The Drawbacks of Programmatic Guaranteed
Higher Costs: Premium inventory and guaranteed delivery come at a premium price. CPMs are typically significantly higher than open auction rates.
Reduced Flexibility: Once you've committed to a deal, you're locked in. If campaign performance isn't meeting expectations, you can't easily pivot or reduce spend without renegotiating terms.
Volume Commitments: Many programmatic guaranteed deals require minimum impression or spend commitments, which can be challenging for smaller advertisers or those testing new strategies.
Limited Scale: You're restricted to the inventory available from specific publishers or within agreed-upon parameters, which may limit your ability to scale campaigns rapidly.
Making the Right Choice: Strategic Considerations
The reality is that most sophisticated advertisers don't choose between programmatic guaranteed and open auctions; they use both strategically. Recent industry research indicates that successful programmatic strategies typically incorporate all three approaches (including private marketplaces).
Choose Open Auctions When:
- You're launching a new campaign and need to test audiences and placements quickly and cost-effectively
- Performance marketing and direct response are your primary objectives, where cost per acquisition matters more than brand context
- You require significant scale and reach across diverse inventory sources
- Budget flexibility is important, and you need the ability to adjust spend dynamically
- You're comfortable implementing robust brand safety tools and monitoring placements actively
Choose Programmatic Guaranteed When:
- Brand safety and premium context are non-negotiable priorities
- You're running a major brand campaign where association with quality publishers matters
- Budget predictability is crucial for financial planning
- You need guaranteed delivery for time-sensitive campaigns or specific events
- You're advertising in competitive categories where premium inventory sells out quickly
- You require specific audience guarantees or demographic targeting that's hard to achieve at scale through open auctions
The Hybrid Approach
Many successful campaigns employ a blended strategy.

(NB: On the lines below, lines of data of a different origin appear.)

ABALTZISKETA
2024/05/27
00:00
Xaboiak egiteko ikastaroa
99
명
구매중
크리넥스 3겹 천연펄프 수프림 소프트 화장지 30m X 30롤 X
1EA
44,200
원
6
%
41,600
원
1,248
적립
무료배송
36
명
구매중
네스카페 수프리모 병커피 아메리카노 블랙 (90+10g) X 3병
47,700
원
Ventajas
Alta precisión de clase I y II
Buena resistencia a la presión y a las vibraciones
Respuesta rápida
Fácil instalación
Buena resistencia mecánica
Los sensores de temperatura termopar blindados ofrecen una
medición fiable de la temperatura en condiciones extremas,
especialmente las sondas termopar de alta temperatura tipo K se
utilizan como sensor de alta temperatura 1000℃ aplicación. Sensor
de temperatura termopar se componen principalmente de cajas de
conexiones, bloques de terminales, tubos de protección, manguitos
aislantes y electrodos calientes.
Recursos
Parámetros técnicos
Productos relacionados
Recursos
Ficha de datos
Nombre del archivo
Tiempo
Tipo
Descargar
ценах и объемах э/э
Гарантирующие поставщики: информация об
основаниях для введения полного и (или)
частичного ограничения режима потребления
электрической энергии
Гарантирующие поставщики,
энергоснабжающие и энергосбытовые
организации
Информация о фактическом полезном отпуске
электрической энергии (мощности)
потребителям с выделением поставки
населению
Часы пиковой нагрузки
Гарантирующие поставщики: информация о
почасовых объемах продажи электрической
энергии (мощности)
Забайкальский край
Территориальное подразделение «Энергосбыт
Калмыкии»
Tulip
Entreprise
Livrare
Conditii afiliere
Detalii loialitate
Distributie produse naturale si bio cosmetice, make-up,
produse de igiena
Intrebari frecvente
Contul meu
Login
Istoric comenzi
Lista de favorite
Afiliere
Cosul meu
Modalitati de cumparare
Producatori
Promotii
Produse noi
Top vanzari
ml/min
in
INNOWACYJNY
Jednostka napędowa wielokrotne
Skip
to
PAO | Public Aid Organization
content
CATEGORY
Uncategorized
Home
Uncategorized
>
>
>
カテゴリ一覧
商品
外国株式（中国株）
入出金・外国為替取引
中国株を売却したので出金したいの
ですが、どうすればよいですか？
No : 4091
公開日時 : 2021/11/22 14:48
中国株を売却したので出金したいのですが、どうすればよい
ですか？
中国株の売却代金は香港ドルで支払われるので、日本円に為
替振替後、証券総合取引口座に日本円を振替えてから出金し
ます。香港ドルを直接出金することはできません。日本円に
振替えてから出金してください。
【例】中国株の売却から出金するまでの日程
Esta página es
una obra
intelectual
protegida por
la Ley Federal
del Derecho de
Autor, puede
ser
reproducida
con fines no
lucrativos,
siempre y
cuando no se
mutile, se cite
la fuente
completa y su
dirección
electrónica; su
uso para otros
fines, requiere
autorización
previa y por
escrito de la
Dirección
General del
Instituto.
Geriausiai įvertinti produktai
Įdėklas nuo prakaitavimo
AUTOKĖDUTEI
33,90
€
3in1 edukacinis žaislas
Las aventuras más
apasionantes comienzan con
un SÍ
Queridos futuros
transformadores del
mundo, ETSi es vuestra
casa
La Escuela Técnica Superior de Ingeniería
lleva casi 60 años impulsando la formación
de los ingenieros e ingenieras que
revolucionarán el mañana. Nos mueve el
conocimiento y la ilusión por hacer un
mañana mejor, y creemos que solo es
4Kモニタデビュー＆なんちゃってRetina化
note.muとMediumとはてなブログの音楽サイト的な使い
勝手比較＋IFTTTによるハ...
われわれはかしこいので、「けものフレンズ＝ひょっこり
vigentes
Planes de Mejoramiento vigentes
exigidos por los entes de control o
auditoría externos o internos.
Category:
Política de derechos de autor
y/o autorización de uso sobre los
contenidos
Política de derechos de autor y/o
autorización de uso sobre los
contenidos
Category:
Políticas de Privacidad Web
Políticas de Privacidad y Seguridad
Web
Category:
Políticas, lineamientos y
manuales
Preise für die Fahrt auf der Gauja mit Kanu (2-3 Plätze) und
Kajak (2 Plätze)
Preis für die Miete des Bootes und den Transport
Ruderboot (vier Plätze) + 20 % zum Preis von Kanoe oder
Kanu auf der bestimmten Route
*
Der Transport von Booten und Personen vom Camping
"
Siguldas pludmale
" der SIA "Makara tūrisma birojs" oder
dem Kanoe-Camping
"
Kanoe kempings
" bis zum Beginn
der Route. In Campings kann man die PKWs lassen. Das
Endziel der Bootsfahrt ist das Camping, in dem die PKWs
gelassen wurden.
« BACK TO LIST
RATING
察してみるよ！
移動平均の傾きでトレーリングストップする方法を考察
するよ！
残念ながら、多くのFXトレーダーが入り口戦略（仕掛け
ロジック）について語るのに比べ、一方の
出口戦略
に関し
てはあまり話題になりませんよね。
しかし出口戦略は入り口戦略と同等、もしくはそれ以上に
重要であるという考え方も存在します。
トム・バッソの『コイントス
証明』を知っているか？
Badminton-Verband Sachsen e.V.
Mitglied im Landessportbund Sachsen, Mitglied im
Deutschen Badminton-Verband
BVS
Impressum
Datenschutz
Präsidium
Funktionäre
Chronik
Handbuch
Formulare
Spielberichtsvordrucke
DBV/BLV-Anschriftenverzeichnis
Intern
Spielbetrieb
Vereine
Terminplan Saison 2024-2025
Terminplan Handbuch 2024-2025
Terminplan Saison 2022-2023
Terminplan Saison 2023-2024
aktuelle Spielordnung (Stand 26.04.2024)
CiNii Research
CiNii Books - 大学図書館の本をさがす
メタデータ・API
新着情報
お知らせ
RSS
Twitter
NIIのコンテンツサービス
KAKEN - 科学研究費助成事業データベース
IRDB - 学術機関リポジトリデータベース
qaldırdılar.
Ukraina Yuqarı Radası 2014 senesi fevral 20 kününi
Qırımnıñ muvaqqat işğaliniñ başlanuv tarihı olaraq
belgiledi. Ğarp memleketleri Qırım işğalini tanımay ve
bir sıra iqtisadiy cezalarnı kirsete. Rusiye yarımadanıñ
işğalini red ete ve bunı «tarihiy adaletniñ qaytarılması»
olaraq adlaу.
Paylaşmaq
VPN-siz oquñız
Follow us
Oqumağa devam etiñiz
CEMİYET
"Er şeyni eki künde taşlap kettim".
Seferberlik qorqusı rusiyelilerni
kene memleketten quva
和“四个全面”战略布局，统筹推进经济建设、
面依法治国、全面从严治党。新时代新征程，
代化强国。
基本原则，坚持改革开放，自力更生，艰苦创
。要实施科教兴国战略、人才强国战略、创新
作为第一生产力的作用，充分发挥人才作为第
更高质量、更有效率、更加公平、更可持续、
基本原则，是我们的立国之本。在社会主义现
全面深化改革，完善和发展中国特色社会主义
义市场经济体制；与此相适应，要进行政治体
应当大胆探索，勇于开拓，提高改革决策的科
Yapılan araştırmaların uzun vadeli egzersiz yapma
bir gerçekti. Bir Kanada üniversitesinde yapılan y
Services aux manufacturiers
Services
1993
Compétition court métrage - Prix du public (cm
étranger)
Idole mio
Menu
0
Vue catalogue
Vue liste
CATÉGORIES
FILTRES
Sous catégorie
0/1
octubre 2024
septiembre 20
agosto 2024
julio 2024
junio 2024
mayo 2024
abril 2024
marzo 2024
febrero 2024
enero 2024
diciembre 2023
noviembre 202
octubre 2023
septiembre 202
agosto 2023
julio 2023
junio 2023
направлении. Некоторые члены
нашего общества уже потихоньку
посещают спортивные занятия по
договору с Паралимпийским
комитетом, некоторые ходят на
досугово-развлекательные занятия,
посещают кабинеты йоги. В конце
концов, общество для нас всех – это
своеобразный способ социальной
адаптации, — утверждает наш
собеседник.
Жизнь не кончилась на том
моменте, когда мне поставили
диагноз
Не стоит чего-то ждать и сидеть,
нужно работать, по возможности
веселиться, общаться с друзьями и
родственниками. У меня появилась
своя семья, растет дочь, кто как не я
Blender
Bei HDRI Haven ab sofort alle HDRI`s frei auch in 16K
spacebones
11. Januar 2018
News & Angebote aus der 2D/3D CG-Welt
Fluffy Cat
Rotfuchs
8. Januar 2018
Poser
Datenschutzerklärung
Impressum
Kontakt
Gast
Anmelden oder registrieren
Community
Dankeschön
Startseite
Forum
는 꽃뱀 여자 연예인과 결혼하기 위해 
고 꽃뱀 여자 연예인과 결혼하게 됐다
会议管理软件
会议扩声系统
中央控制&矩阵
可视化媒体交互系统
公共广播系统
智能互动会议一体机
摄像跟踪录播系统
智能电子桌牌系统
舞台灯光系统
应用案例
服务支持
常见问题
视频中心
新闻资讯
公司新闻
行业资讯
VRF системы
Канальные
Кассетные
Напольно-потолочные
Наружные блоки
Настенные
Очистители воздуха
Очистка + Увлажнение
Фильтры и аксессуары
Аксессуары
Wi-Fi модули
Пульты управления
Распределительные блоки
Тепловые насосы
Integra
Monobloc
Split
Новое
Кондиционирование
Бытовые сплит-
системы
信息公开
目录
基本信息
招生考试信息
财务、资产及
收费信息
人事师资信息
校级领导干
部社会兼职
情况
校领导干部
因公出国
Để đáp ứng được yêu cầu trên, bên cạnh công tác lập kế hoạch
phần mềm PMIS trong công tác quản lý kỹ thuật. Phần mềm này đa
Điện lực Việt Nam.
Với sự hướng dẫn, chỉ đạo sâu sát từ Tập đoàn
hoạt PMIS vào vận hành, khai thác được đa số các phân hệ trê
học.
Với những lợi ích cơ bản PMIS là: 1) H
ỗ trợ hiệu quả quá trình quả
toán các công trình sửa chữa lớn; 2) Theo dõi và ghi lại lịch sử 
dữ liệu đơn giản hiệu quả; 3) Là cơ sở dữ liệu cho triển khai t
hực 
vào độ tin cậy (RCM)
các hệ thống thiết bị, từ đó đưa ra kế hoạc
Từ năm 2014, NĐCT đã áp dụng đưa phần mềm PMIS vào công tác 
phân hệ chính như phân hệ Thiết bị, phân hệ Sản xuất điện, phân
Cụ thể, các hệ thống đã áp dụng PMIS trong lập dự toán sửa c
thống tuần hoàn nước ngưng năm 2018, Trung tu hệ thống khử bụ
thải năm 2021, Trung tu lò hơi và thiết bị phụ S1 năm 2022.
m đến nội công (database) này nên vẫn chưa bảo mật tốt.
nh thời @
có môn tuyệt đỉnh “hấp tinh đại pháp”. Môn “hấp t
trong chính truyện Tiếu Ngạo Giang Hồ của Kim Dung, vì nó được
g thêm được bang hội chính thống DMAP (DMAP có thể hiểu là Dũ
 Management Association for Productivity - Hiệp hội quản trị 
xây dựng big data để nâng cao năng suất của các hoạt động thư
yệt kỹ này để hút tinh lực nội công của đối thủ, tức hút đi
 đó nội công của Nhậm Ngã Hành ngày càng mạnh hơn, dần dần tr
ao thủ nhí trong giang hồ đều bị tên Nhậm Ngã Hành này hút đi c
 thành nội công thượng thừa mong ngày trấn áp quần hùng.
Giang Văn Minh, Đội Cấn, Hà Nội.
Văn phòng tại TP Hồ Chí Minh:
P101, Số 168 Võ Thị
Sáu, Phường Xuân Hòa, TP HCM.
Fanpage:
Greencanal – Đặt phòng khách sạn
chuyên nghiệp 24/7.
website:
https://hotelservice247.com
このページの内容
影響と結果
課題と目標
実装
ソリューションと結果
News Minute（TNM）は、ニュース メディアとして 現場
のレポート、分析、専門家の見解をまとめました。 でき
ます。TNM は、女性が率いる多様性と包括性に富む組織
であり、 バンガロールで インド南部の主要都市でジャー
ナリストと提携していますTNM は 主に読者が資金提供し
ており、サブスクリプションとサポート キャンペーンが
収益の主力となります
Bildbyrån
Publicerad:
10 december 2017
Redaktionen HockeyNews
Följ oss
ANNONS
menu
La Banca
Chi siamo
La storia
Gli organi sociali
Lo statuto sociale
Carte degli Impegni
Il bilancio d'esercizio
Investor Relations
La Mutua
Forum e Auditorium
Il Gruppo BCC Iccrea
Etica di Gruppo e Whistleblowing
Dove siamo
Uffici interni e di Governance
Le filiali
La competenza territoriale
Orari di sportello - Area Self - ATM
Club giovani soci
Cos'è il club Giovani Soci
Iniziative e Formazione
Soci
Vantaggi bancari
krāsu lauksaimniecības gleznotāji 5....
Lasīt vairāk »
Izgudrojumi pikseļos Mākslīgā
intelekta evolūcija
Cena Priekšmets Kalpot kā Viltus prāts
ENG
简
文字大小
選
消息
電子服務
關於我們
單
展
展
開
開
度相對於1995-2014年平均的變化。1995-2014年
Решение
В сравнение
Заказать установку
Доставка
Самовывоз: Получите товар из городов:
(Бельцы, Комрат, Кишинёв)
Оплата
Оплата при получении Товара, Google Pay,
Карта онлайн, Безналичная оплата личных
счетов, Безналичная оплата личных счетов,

Use programmatic guaranteed for your core brand-building initiatives and premium placements, whilst leveraging open auctions for performance-driven tactics, retargeting, and audience expansion. This approach allows you to balance brand integrity with cost efficiency and scale.
Consider allocating 60-70% of your budget to programmatic guaranteed for premium environments and brand-suitable contexts, whilst reserving 30-40% for open auction buys that focus on performance and reach objectives. Adjust these ratios based on your specific business goals, category dynamics, and risk tolerance.
The Future Landscape
The programmatic ecosystem continues to evolve rapidly. With the programmatic advertising spending market forecast to increase by $892.7 billion from 2024 to 2029, expanding at a CAGR of 38.1% during the forecast period, the stakes have never been higher for getting your strategy right.
The shift towards quality over quantity is unmistakable. Advertisers are increasingly prioritising transparency, brand safety, and meaningful engagement over pure reach and low CPMs. This trend favours programmatic guaranteed and curated marketplaces, but open auctions remain essential for achieving the scale required in modern digital marketing.
Ultimately, the right choice depends on your specific objectives, budget constraints, brand positioning, and risk appetite. Understanding the strengths and limitations of each approach enables you to craft a programmatic strategy that delivers both short-term performance and long-term brand value.
The most successful advertisers don't ask "which is better?" but rather "how can I use each approach to achieve different objectives within my overall strategy?" By taking this nuanced, strategic view, you'll be well-positioned to navigate the complex programmatic landscape and maximise your advertising investment.